When Emerson died in October 1900, Mrs. Currie carried out his wishes. His coffin lay in state, covered with a Confederate flag that was not removed until the coffin was lowered into the grave in a plot owned by the United Daughters of the Confederacy. "The Confederate ritual, which is most impressive, was observed at the grave," reported Mrs. Currie in a newspaper story published the day after the funeral. "It consists of ex-Confederates forming a circle around the grave as the body is lowered and quoting, each in turn, the Lord's Prayer, followed by one of their own as bunches of white roses are thrown in, one by one, until the coffin is hid from view; then the circle is broken and all ex-Confederates present drop dust upon the bed of roses."
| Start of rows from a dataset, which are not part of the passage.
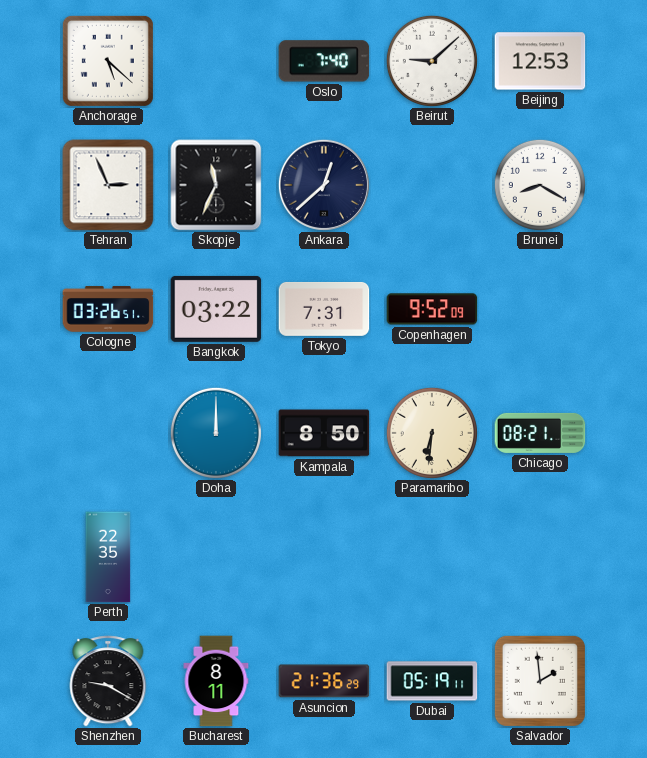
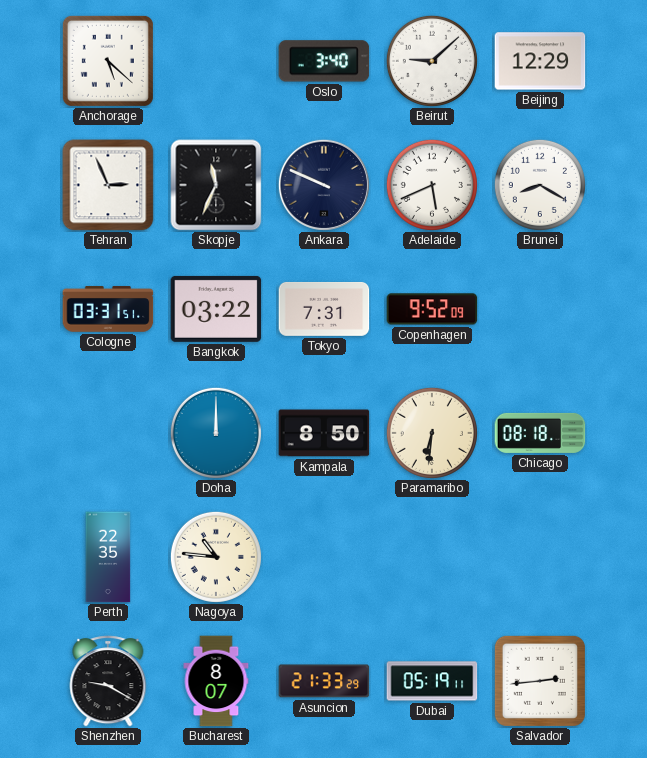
Oslo: 7:40 -> 3:40
Beijing: 12:53 -> 12:29
Ankara: 12:38 -> 9:49
Adelaide: none -> 5:41
Cologne: 03:26 -> 03:31
Chicago: 08:21 -> 08:18
Nagoya: none -> 10:46
Bucharest: 8:11 -> 8:07
Asuncion: 21:36 -> 21:33
Salvador: 1:59 -> 2:44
In his will, Emerson left $5,000 for Mrs. Currie to use for his monument, which was unveiled a year after his death. It was as he had described it to Mrs. Currie four years earlier. "He wanted a monument," she said, "around the shaft of which should appear a likeness of a Confederate flag and standing guard on top, the figure of a Confederate soldier, perfect of form and dressed as the youths of the Southland were when they first left home to endure four years of privation and hardships, while battling for what they considered a just and holy cause…He said it was his desire that the youths of future and far distant days should behold a true Confederate grave and understand that the youth of Dixie was the noblest type of humanity." Near the bottom of the south side of the monument are large raised letters that read CONFEDERATE, and on the east side are the words Emerson wanted above his name, "Here Lies One That Was True to the Teachings of the Old South."

Sharing the plot with Emerson are thirty-six other ex-Confederates whose graves all face south, marked by two neat rows of identical short white stones.